The following options are supported:
`-verbose`
: Specifies to print out more informative stack traces that include not only
method names, but also method return types and arguments.
`-regex` *regular\_expression*
: Specifies the regular expression that is used to parse the lines in the
stack trace. Specifying a different regular expression allows to
de-obfuscate more general types of input than just stack traces. A relatively
simple expression like this works for basic stack trace formats:
(?:.*? at %c\.%m\(%s(?::%l)?\))|(?:(?:.*?[:"] +)?%c(?::.*)?)
It for instance matches the following lines:
Exception in thread "main" myapplication.MyException: Some message
at com.example.MyClass.myMethod(MyClass.java:123)
The regular expression is a Java regular expression (cfr. the
documentation of `java.util.regex.Pattern`), with a few additional
wildcards:
| Wildcard | Description | Example
|----------|--------------------------------------------|-------------------------------------------
| `%c` | matches a class name | `com.example.MyClass`
| `%C` | matches a class name with slashes | `com/example/MyClass`
| `%t` | matches a field type or method return type | `com.example.MyClass[]`
| `%f` | matches a field name | `myField`
| `%m` | matches a method name | `myMethod`
| `%a` | matches a list of method arguments | `boolean,int`
| `%s` | matches a source file name | `MyClass.java`
| `%l` | matches a line number inside a method | `123`
Elements that match these wildcards are de-obfuscated,
when possible. Note that regular expressions must not contain any
capturing groups. Use non-capturing groups instead: `(?:`...`)`
You can print out the default regular expression by running ReTrace without
arguments. It also matches more complex stack traces.
The restored stack trace is printed to the standard output. The
completeness of the restored stack trace depends on the presence of line
number tables in the obfuscated class files:
- If all line numbers have been preserved while obfuscating the
application, ReTrace will be able to restore the stack
trace completely.
- If the line numbers have been removed, mapping obfuscated method
names back to their original names has become ambiguous. Retrace
will list all possible original method names for each line in the
stack trace. The user can then try to deduce the actual stack trace
manually, based on the logic of the program.
Source file names are currently restored based on the names of the
outer-most classes. If you prefer to keep the obfuscated name, you can
replace `%s` in the default regular expression by `.*`
Unobfuscated elements and obfuscated elements for which no mapping is
available will be left unchanged.
## Examples {: #examples }
### Restoring a stack trace with line numbers {: #with}
Assume for instance an application has been obfuscated using the
following extra options:
-printmapping mapping.txt
-renamesourcefileattribute MyApplication
-keepattributes SourceFile,LineNumberTable
Now assume the processed application throws an exception:
java.io.IOException: Can't read [dummy.jar] (No such file or directory)

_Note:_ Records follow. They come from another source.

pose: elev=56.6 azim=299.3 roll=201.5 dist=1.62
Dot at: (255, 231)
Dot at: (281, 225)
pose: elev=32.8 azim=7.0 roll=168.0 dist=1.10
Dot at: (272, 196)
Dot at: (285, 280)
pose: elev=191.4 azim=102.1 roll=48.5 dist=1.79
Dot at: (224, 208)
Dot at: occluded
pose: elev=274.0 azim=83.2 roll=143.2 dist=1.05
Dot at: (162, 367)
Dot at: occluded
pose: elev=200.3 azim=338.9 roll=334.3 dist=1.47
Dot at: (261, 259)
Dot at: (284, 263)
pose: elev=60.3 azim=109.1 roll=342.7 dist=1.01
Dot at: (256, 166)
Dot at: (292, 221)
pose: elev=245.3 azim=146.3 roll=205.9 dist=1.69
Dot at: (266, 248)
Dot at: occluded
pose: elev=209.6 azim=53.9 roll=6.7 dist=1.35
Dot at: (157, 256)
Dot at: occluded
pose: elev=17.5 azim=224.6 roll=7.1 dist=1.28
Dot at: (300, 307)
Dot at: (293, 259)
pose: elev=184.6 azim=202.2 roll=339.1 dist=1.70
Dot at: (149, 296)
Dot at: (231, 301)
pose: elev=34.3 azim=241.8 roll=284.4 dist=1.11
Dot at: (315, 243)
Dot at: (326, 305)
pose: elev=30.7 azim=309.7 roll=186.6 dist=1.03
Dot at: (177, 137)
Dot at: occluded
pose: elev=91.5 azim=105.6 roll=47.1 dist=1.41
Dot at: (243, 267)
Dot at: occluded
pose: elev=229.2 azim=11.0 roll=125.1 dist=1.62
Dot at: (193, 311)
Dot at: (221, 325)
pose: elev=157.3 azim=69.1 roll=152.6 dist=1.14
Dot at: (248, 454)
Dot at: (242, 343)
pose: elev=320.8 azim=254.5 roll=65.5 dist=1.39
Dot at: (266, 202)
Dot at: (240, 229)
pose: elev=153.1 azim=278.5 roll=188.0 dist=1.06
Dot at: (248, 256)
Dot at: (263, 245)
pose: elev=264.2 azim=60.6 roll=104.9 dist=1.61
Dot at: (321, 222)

at proguard.y.a(MyApplication:188)
at proguard.y.a(MyApplication:158)
at proguard.y.a(MyApplication:136)
at proguard.y.a(MyApplication:66)
at proguard.ProGuard.c(MyApplication:218)
at proguard.ProGuard.a(MyApplication:82)
at proguard.ProGuard.main(MyApplication:538)
Caused by: java.io.IOException: No such file or directory
at proguard.d.q.a(MyApplication:50)
at proguard.y.a(MyApplication:184)
... 6 more
If we have saved the stack trace in a file `stacktrace.txt`, we can use
the following command to recover the stack trace:
retrace mapping.txt stacktrace.txt
The output will correspond to the original stack trace:
java.io.IOException: Can't read [dummy.jar] (No such file or directory)
at proguard.InputReader.readInput(InputReader.java:188)
at proguard.InputReader.readInput(InputReader.java:158)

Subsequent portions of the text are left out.